The Dell AI Factory with NVIDIA is Dell’s comprehensive enterprise AI initiative, launched in 2024 in collaboration with NVIDIA. It encompasses a broad portfolio of AI-optimized hardware, software, and services; including servers, storage, networking, data platforms, and professional services, all designed to work seamlessly with NVIDIA’s GPU, networking, and AI software ecosystem. The Dell and NVIDIA AI Data Platform is a core component within this larger AI Factory framework.

Dataloop is an Israeli AI data infrastructure startup, founded in 2017, that built a platform for managing, labeling, and processing unstructured data used to train AI models. Dell acquired the company in December 2025 for approximately $120 million. The acquisition gave Dell the core technology behind their new Data Orchestration Engine, filling a critical gap in their AI portfolio around data preparation and pipeline management.

A parallel file system distributes data across many storage nodes and allows multiple clients to read and write simultaneously at very high speeds. Traditional file systems process requests sequentially, which creates bottlenecks when dozens or hundreds of GPUs need to access training data at the same time. Parallel file systems like Dell’s Lightning FS are purpose-built to keep GPU clusters fully fed with data, preventing expensive compute resources from sitting idle while waiting on storage.

KV (key-value) Cache is the memory that large language models use to store context during conversations and reasoning tasks. As AI agents handle longer interactions or more complex reasoning chains, this cache can consume most of the available GPU memory, leaving little room for actual computation. KV Cache offloading moves part of this context data from GPU memory to high-speed shared storage, allowing AI agents to maintain longer context windows and more complex reasoning without running out of GPU resources.

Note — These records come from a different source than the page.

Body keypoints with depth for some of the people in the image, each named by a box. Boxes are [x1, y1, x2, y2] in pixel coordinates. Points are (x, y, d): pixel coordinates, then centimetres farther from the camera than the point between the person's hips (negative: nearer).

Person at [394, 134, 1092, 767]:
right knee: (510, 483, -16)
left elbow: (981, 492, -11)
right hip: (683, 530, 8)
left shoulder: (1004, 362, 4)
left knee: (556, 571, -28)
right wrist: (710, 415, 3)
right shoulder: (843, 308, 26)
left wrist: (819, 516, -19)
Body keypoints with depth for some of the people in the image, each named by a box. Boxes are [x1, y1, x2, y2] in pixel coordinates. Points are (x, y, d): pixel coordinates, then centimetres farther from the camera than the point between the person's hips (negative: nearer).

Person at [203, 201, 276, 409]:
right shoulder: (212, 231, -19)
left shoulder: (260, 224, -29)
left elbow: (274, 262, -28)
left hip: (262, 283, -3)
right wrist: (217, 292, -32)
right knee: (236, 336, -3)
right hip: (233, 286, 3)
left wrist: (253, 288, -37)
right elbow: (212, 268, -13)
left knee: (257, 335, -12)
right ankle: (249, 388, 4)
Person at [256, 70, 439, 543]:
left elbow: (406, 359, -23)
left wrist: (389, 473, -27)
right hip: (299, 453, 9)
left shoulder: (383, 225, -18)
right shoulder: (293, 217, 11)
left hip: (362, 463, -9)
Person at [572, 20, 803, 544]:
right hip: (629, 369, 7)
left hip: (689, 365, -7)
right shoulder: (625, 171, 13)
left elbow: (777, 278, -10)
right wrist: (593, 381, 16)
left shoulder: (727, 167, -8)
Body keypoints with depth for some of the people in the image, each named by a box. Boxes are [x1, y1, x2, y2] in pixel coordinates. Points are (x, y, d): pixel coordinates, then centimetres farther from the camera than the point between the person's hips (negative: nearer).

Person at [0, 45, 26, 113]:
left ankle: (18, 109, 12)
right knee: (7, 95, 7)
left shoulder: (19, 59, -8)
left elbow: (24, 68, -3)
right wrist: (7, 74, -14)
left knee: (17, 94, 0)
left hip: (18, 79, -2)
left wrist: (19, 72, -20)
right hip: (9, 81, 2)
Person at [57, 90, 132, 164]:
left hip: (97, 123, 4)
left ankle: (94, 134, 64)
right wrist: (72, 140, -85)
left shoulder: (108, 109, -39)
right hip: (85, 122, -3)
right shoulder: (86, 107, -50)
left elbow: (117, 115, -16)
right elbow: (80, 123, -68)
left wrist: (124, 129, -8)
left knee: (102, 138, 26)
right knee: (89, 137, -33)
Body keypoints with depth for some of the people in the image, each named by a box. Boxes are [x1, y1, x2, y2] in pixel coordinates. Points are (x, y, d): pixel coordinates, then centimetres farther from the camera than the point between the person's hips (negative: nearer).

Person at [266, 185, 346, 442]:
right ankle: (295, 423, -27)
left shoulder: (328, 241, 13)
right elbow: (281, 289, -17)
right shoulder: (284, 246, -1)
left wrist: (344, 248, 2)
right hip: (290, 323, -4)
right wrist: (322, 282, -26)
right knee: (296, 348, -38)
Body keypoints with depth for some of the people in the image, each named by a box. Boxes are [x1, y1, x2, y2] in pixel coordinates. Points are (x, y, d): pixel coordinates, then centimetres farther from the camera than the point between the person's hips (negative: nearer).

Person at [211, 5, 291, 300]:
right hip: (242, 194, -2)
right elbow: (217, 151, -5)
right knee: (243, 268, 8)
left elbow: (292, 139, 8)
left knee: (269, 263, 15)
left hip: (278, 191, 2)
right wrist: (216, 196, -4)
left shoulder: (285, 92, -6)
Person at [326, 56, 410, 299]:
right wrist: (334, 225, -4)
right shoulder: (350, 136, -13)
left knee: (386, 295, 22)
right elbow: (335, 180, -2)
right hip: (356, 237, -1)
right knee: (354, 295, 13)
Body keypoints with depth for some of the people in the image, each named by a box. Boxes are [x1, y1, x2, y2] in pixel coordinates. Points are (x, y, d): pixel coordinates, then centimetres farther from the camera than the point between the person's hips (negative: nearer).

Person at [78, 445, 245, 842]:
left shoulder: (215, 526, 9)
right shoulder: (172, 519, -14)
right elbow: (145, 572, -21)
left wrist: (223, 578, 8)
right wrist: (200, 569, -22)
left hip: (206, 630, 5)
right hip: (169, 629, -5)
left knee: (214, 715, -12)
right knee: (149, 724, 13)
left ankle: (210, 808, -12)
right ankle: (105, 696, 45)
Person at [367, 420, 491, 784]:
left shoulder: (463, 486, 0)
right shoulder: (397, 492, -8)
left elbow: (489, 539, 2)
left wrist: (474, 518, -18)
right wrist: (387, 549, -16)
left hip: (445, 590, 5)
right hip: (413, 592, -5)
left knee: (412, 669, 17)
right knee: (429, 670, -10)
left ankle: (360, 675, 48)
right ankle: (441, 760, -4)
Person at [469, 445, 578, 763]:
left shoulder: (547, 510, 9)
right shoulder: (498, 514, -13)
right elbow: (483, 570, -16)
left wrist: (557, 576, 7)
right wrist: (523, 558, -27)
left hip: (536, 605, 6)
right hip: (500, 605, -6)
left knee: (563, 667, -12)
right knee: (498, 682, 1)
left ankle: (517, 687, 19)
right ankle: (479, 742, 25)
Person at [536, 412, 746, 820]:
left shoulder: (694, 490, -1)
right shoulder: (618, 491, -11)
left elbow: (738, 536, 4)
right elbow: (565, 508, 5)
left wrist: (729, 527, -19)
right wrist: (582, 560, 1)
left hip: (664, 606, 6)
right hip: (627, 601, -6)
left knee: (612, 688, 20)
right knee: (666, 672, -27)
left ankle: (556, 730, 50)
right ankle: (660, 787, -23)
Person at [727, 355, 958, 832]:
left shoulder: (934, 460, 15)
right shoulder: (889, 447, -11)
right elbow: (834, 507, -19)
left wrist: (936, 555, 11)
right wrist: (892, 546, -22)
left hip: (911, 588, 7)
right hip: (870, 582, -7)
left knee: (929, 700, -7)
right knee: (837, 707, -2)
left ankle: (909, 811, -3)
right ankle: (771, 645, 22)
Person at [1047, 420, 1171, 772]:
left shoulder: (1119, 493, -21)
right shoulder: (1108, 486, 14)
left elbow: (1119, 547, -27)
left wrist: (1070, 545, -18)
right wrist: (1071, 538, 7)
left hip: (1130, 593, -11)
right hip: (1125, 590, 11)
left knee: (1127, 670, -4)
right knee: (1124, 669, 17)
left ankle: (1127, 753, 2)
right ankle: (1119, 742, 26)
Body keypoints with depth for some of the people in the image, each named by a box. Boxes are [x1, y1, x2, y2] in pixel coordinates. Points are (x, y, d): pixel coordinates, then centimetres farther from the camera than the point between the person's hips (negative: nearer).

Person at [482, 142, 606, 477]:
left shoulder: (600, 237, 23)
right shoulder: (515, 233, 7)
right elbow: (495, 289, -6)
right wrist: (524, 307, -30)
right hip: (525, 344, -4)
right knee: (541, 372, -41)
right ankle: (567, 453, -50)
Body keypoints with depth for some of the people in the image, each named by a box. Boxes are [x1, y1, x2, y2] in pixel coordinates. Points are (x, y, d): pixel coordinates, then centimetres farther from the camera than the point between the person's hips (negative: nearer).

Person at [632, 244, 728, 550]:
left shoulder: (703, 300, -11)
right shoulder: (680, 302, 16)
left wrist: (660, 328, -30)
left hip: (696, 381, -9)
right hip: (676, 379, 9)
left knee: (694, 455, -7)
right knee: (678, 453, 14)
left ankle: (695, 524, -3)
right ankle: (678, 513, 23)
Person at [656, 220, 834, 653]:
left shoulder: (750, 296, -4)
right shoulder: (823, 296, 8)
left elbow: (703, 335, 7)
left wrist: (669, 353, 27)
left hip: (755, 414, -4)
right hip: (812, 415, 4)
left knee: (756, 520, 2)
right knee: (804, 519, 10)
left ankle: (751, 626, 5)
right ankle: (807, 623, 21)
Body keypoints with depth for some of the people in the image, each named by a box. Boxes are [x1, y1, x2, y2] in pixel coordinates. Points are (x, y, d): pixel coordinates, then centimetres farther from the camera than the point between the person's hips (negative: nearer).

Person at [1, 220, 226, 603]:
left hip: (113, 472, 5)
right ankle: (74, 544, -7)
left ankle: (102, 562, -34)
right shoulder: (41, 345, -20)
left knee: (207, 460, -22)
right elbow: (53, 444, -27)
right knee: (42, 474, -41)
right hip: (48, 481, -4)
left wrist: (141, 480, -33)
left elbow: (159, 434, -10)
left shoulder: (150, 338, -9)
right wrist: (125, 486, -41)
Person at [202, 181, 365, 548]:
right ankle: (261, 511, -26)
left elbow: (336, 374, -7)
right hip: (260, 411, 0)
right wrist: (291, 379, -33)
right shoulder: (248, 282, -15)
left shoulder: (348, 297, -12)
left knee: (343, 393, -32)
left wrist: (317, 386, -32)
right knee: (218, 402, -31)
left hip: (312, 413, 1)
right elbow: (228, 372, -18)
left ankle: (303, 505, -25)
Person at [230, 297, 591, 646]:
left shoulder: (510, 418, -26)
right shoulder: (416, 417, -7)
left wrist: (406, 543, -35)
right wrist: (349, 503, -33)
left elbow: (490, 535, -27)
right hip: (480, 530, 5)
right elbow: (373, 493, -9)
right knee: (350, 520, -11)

NVIDIA GTC (GPU Technology Conference) is NVIDIA’s annual developer conference where they announce their latest hardware, software, and partnership innovations. GTC 2026 was held from March 16–19 in San Jose, California, and served as the venue for the Dell and NVIDIA AI Data Platform announcements discussed in this article.

The rollout is staggered across 2026. The Data Orchestration Engine and Marketplace became available in Q1 2026. Dell and NVIDIA Blueprints, along with the NVIDIA AI-Q blueprint support, are available now. The AI Assistant for the Dell Analytics Engine is expected in the first half of 2026. Lightning File System becomes generally available in April 2026. Dell Exascale Storage is targeted for early in the second half of 2026. GPU-accelerated data processing and indexing within the platform will arrive in the second half of 2026 as well.